We dealt with poonamis on the regular – a favourite episode of mine was when he decided to drop a ‘burn the babygrow’ korma poonami in the middle of John Lewis.
Then after a couple of months it started to slow down and he got more or a regular pattern of once or twice a day. Which was a blessing when he started crawling, as just when you think you’ve nailed this nappy changing business they gain the ability to escape you mid change, and you find yourself desperately trying to stop them leaving pooey bum prints on your mums cream carpet.
Weaning was our next challenge – it’s totally normal and understandable for non HD babies to get constipated when they start solids. Remember they have been on a liquid diet their whole lives! So we started slowly and cautiously weaning him with a few fruits and veggies. The faces and grimaces he made on his first tastes were priceless. And obviously this affected his bowels, and he got a wee bit bunged up. So we started plying him with pears and prunes…except they made the situation worse! They gave him insane gas and when the prune poos finally landed – boy did we know about it.
But we ploughed on!
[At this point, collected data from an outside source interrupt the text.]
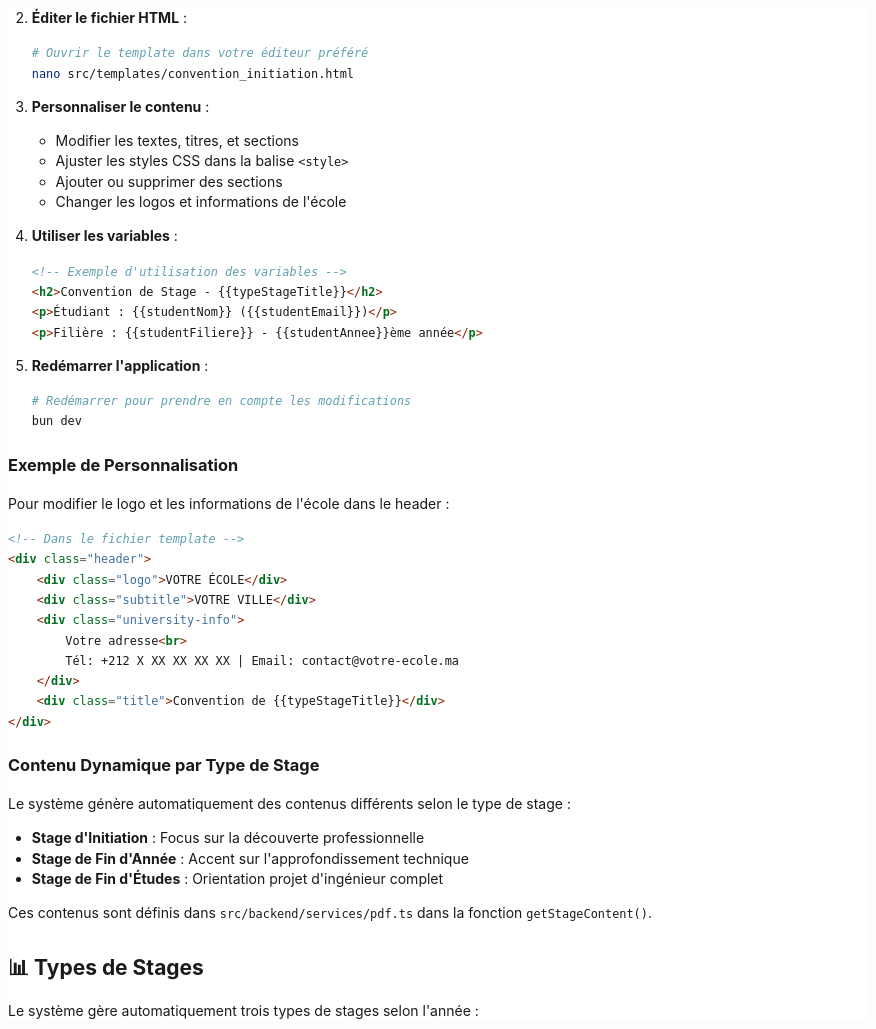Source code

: 2. **Éditer le fichier HTML** :
   ```bash
   # Ouvrir le template dans votre éditeur préféré
   nano src/templates/convention_initiation.html
   ```

3. **Personnaliser le contenu** :
   - Modifier les textes, titres, et sections
   - Ajuster les styles CSS dans la balise `<style>`
   - Ajouter ou supprimer des sections
   - Changer les logos et informations de l'école

4. **Utiliser les variables** :
   ```html
   <!-- Exemple d'utilisation des variables -->
   <h2>Convention de Stage - {{typeStageTitle}}</h2>
   <p>Étudiant : {{studentNom}} ({{studentEmail}})</p>
   <p>Filière : {{studentFiliere}} - {{studentAnnee}}ème année</p>
   ```

5. **Redémarrer l'application** :
   ```bash
   # Redémarrer pour prendre en compte les modifications
   bun dev
   ```

### Exemple de Personnalisation

Pour modifier le logo et les informations de l'école dans le header :

```html
<!-- Dans le fichier template -->
<div class="header">
    <div class="logo">VOTRE ÉCOLE</div>
    <div class="subtitle">VOTRE VILLE</div>
    <div class="university-info">
        Votre adresse<br>
        Tél: +212 X XX XX XX XX | Email: contact@votre-ecole.ma
    </div>
    <div class="title">Convention de {{typeStageTitle}}</div>
</div>
```

### Contenu Dynamique par Type de Stage

Le système génère automatiquement des contenus différents selon le type de stage :

- **Stage d'Initiation** : Focus sur la découverte professionnelle
- **Stage de Fin d'Année** : Accent sur l'approfondissement technique
- **Stage de Fin d'Études** : Orientation projet d'ingénieur complet

Ces contenus sont définis dans `src/backend/services/pdf.ts` dans la fonction `getStageContent()`.

## 📊 Types de Stages

Le système gère automatiquement trois types de stages selon l'année :

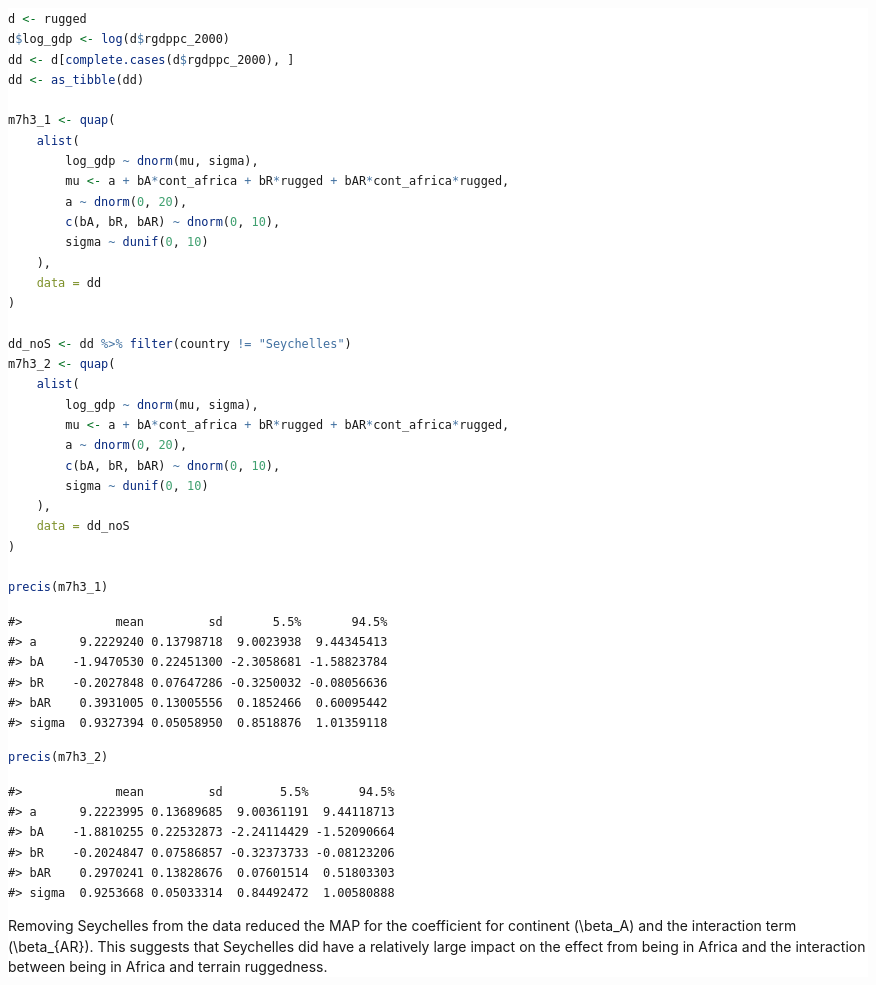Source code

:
 ``` r
d <- rugged
d$log_gdp <- log(d$rgdppc_2000)
dd <- d[complete.cases(d$rgdppc_2000), ]
dd <- as_tibble(dd)

m7h3_1 <- quap(
    alist(
        log_gdp ~ dnorm(mu, sigma),
        mu <- a + bA*cont_africa + bR*rugged + bAR*cont_africa*rugged,
        a ~ dnorm(0, 20),
        c(bA, bR, bAR) ~ dnorm(0, 10),
        sigma ~ dunif(0, 10)
    ),
    data = dd
)

dd_noS <- dd %>% filter(country != "Seychelles")
m7h3_2 <- quap(
    alist(
        log_gdp ~ dnorm(mu, sigma),
        mu <- a + bA*cont_africa + bR*rugged + bAR*cont_africa*rugged,
        a ~ dnorm(0, 20),
        c(bA, bR, bAR) ~ dnorm(0, 10),
        sigma ~ dunif(0, 10)
    ),
    data = dd_noS
)

precis(m7h3_1)
```

    #>             mean         sd       5.5%       94.5%
    #> a      9.2229240 0.13798718  9.0023938  9.44345413
    #> bA    -1.9470530 0.22451300 -2.3058681 -1.58823784
    #> bR    -0.2027848 0.07647286 -0.3250032 -0.08056636
    #> bAR    0.3931005 0.13005556  0.1852466  0.60095442
    #> sigma  0.9327394 0.05058950  0.8518876  1.01359118

``` r
precis(m7h3_2)
```

    #>             mean         sd        5.5%       94.5%
    #> a      9.2223995 0.13689685  9.00361191  9.44118713
    #> bA    -1.8810255 0.22532873 -2.24114429 -1.52090664
    #> bR    -0.2024847 0.07586857 -0.32373733 -0.08123206
    #> bAR    0.2970241 0.13828676  0.07601514  0.51803303
    #> sigma  0.9253668 0.05033314  0.84492472  1.00580888

Removing Seychelles from the data reduced the MAP for the coefficient
for continent \(\beta_A\) and the interaction term \(\beta_{AR}\). This
suggests that Seychelles did have a relatively large impact on the
effect from being in Africa and the interaction between being in Africa
and terrain ruggedness.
At 6 months we realised he had some pretty severe allergies (I will go in to detail about those another time) and once we got those sorted we managed to get his poo to a normal colour and finally got him to stop vomiting.
And we chugged along – his bowel movements changed monthly. One month he’d go every day, the next just three times a week. Then we had two blips, one caused by teething but rectified with some washouts and another caused by a tummy bug, but fixed with some glycerol suppositories. But what mattered was that he was going, and that he wasn’t distended. And this carried on for 9 months.
And then boom, out of nowhere he stopped. No reason why, no diet change. He just stopped.
Glycerol suppositories worked for a few weeks.
Then we tried lactulose – this one didn’t really work for us at all. He’d strain and strain with no relief.
Then movicol – this worked for a month.
Then Senna – this worked for a week.
And let me tell you, I’m a hopeless optimist. Every time we get prescribed one of these things I imagine comedy style scenes of them being so powerful they have him pooing madly. But nope that’s not the case.
He got to the stage where nothing worked. His surgeon was away. The GP told us this was out of his depth and he didn’t know what else was licensed for someone bees age. Bee ended up basically on hunger strike, with intermittent vomiting episodes and dry nappies in the middle of a heatwave. So we put him back on washouts. Not easy with a then 16month old on solid food, it’s pretty much a complete different technique to washing out a baby on just milk, but after getting bigger tubes and working out which syringes worked best…We got a washout to work! And now it’s like bee knows that this is something which makes him feel better, so he lays there like an angel and watches the iPad while we do it.